Ditanya apakah peningkatan kasus ISPA juga mempengaruhi angka kematian, dr Reza menjelaskan, belum ada data resmi yang mencatat peningkatan kematian akibat ISPA di RS Paru Rotinsulu. Meski demikian, ia memastikan jumlah pasien yang dirawat di rumah sakit dengan gejala dan komplikasi ISPA berat memang terus meningkat.

“Untuk angka kematiannya, kami belum punya data, namun jumlah pasien yang masuk rumah sakit akibat ISPA dan komplikasinya semakin meningkat, terutama pasien asma atau lansia,” ujarnya.

dr Reza pun menanggapi isu penyebaran influenza A yang belakangan ini dikabarkan meningkat di beberapa daerah. Ia mengatakan, pola penyebaran influenza A dan Covid-19 sebenarnya sama karena sama-sama disebabkan oleh virus dan sama-sama dapat menyebabkan pneumonia.

“Penyebarannya hampir sama karena kedua virus tersebut.

Terkait kebijakan pemerintah, dr. Reza mengatakan, belum ada instruksi khusus dari Kementerian Kesehatan kepada RS Paru Rotinsulu terkait peningkatan kasus influenza atau ISPA.

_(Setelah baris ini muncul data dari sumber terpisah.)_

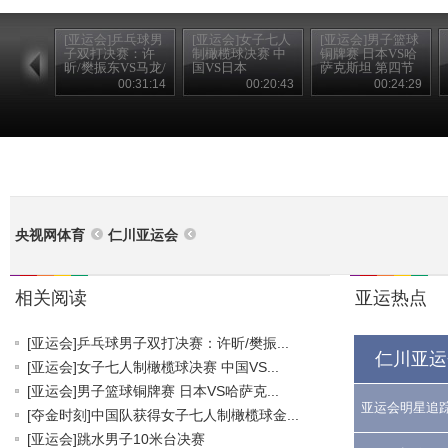
[亚运会]乒乓球男
[亚运会]女子七人
[亚运会]男子篮球
子双打决赛：许
制橄榄球决赛 中
铜牌赛 日本VS哈
昕/樊振东VS马龙/
国VS日本
萨克斯坦 第四节
张继科
00:31:14
00:20:43
00:24:29
央视网体育
仁川亚运会
相关阅读
亚运热点
[亚运会]乒乓球男子双打决赛：许昕/樊振...
仁川亚运
[亚运会]女子七人制橄榄球决赛 中国VS...
[亚运会]男子篮球铜牌赛 日本VS哈萨克...
亚运会明星追
[夺金时刻]中国队获得女子七人制橄榄球金...
[亚运会]跳水男子10米台决赛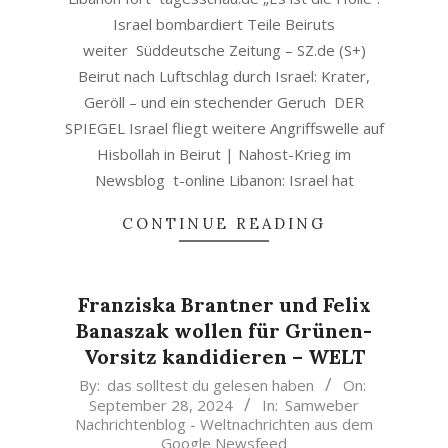
Israel bombardiert Teile Beiruts
weiter Süddeutsche Zeitung – SZ.de (S+)
Beirut nach Luftschlag durch Israel: Krater,
Geröll – und ein stechender Geruch DER
SPIEGEL Israel fliegt weitere Angriffswelle auf
Hisbollah in Beirut | Nahost-Krieg im
Newsblog t-online Libanon: Israel hat
CONTINUE READING
Franziska Brantner und Felix
Banaszak wollen für Grünen-
Vorsitz kandidieren – WELT
2024-
By:
das solltest du gelesen haben
On:
September 28, 2024
In:
Samweber
09-
Nachrichtenblog - Weltnachrichten aus dem
28
Google Newsfeed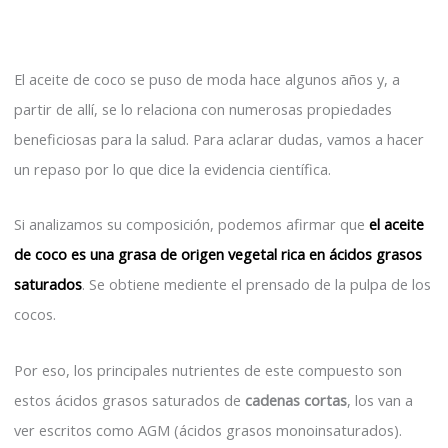
El aceite de coco se puso de moda hace algunos años y, a
partir de allí, se lo relaciona con numerosas propiedades
beneficiosas para la salud. Para aclarar dudas, vamos a hacer
un repaso por lo que dice la evidencia científica.
Si analizamos su composición, podemos afirmar que
el aceite
de coco es una grasa de origen vegetal rica en ácidos grasos
saturados
. Se obtiene mediente el prensado de la pulpa de los
cocos.
Por eso, los principales nutrientes de este compuesto son
estos ácidos grasos saturados de
cadenas cortas
, los van a
ver escritos como AGM (ácidos grasos monoinsaturados).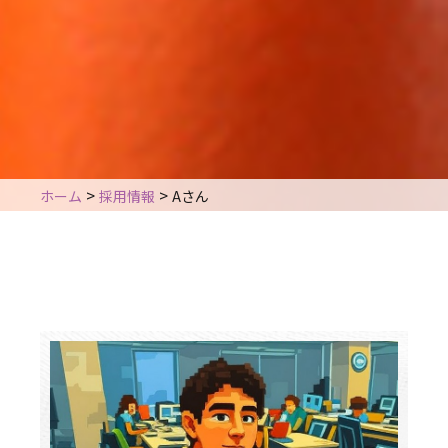
>
>
ホーム
採用情報
Aさん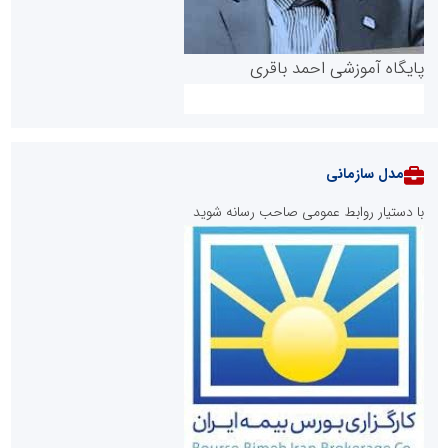
پایگاه آموزشی احمد باقری
مدل سازمانی
با دستیار روابط عمومی صاحب رسانه شوید
روابط عمومی خبرگزاری گزارش خبر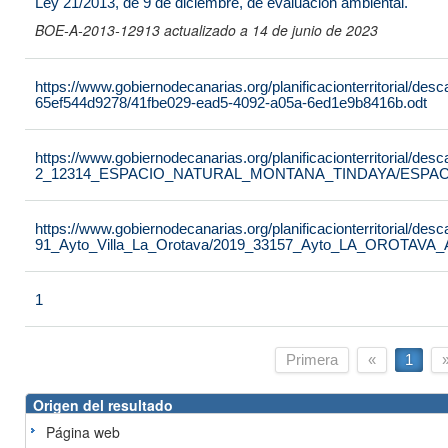
Ley 21/2013, de 9 de diciembre, de evaluación ambiental.
BOE-A-2013-12913 actualizado a 14 de junio de 2023
https://www.gobiernodecanarias.org/planificacionterritorial/de
65ef544d9278/41fbe029-ead5-4092-a05a-6ed1e9b8416b.odt
https://www.gobiernodecanarias.org/planificacionterritorial/de
2_12314_ESPACIO_NATURAL_MONTANA_TINDAYA/ESPAC
https://www.gobiernodecanarias.org/planificacionterritorial/de
91_Ayto_Villa_La_Orotava/2019_33157_Ayto_LA_OROTAVA
1
Primera
«
1
Origen del resultado
Página web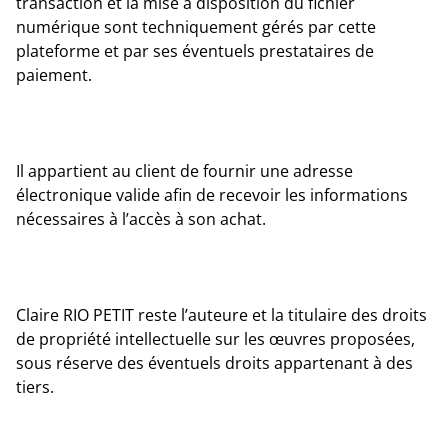
transaction et la mise à disposition du fichier
numérique sont techniquement gérés par cette
plateforme et par ses éventuels prestataires de
paiement.
Il appartient au client de fournir une adresse
électronique valide afin de recevoir les informations
nécessaires à l’accès à son achat.
Claire RIO PETIT reste l’auteure et la titulaire des droits
de propriété intellectuelle sur les œuvres proposées,
sous réserve des éventuels droits appartenant à des
tiers.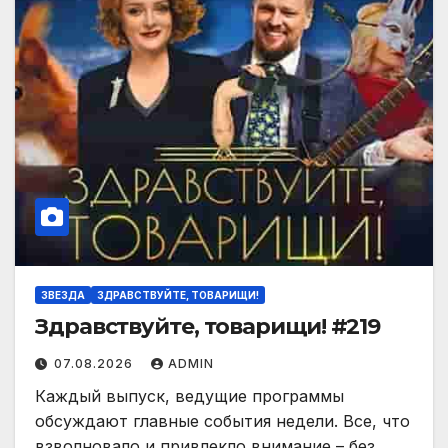
ЗВЕЗДА
ЗДРАВСТВУЙТЕ, ТОВАРИЩИ!
Здравствуйте, товарищи! #219
07.08.2026
ADMIN
Каждый выпуск, ведущие программы
обсуждают главные события недели. Все, что
взволновало и привлекло внимание – без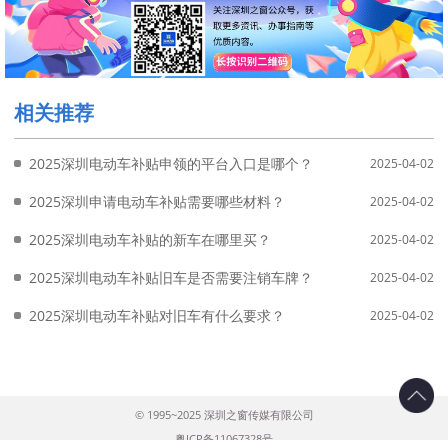
相关推荐
2025深圳电动车补贴申领的平台入口是哪个？
2025-04-02
2025深圳申请电动车补贴需要哪些材料？
2025-04-02
2025深圳电动车补贴的新车在哪里买？
2025-04-02
2025深圳电动车补贴旧车是否需要注销车牌？
2025-04-02
2025深圳电动车补贴对旧车有什么要求？
2025-04-02
© 1995~2025 深圳之窗传媒有限公司
粤ICP备11067328号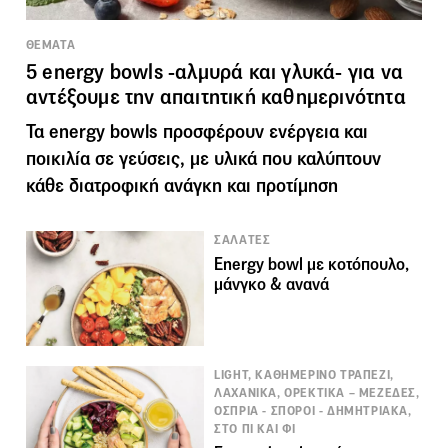
ΘΕΜΑΤΑ
5 energy bowls -αλμυρά και γλυκά- για να
αντέξουμε την απαιτητική καθημερινότητα
Τα energy bowls προσφέρουν ενέργεια και
ποικιλία σε γεύσεις, με υλικά που καλύπτουν
κάθε διατροφική ανάγκη και προτίμηση
ΣΑΛΑΤΕΣ
Energy bowl με κοτόπουλο,
μάνγκο & ανανά
LIGHT, ΚΑΘΗΜΕΡΙΝΟ ΤΡΑΠΕΖΙ,
ΛΑΧΑΝΙΚΑ, ΟΡΕΚΤΙΚΑ – ΜΕΖΕΔΕΣ,
ΟΣΠΡΙΑ - ΣΠΟΡΟΙ - ΔΗΜΗΤΡΙΑΚΑ,
ΣΤΟ ΠΙ ΚΑΙ ΦΙ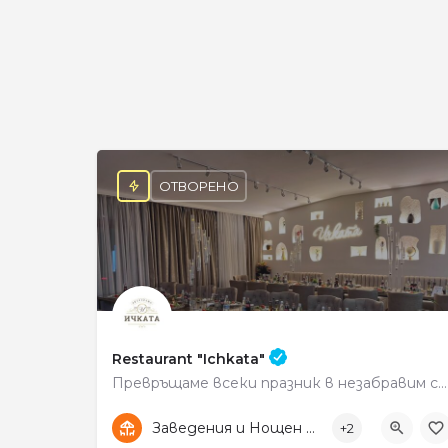
ОТВОРЕНО
Restaurant "Ichkata"
Превръщаме всеки празник в незабравим спомен!
0878588866
ул. „Свобода" 55
Заведения и Нощен живот
+2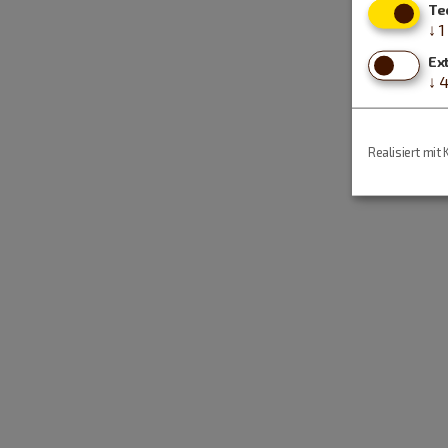
Te
↓
1
Ex
↓
Realisiert mit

Meski demikian, Kementerian Kesehatan telah memberikan instruksi umum kepada sekitar 40 rumah sakit vertikal di Indonesia untuk meningkatkan kewaspadaan, memperkuat sistem pencegahan, dan memastikan kesiapan fasilitas dalam menghadapi lonjakan pasien pernafasan.

“Tidak ada instruksi langsungnya, tapi kami diminta lebih siap dan waspada, termasuk dalam penggunaan APD dan protokol penanganan pasien pernapasan,” ujarnya.

Meski angka kejadiannya semakin meningkat, Dr Reza menegaskan tingkat keparahan penyakit kali ini tidak separah saat pandemi Covid-19. Menurut dia, sebagian besar kasus masih tergolong ringan hingga sedang dan bisa ditangani secara rawat jalan.

Alhamdulillah, meski ada perbaikan, namun tingkat keparahan penyakitnya tidak seperti saat Covid-19, ujarnya.

dr Reza mengimbau masyarakat terus mewaspadai penularan penyakit pernafasan, khususnya di tempat umum.

Ia menyarankan agar masyarakat kembali memakai masker, menjaga daya tahan tubuh dengan berolahraga dan mengonsumsi vitamin, serta mendapatkan vaksinasi influenza.

“Kalau bisa kembali menggunakan masker, menjaga kesehatan, minum vitamin, olah raga dan vaksin influenza. Vaksin ini bisa dari bio pharma atau impor, keduanya efektif melindungi dari virus influenza,” ujarnya.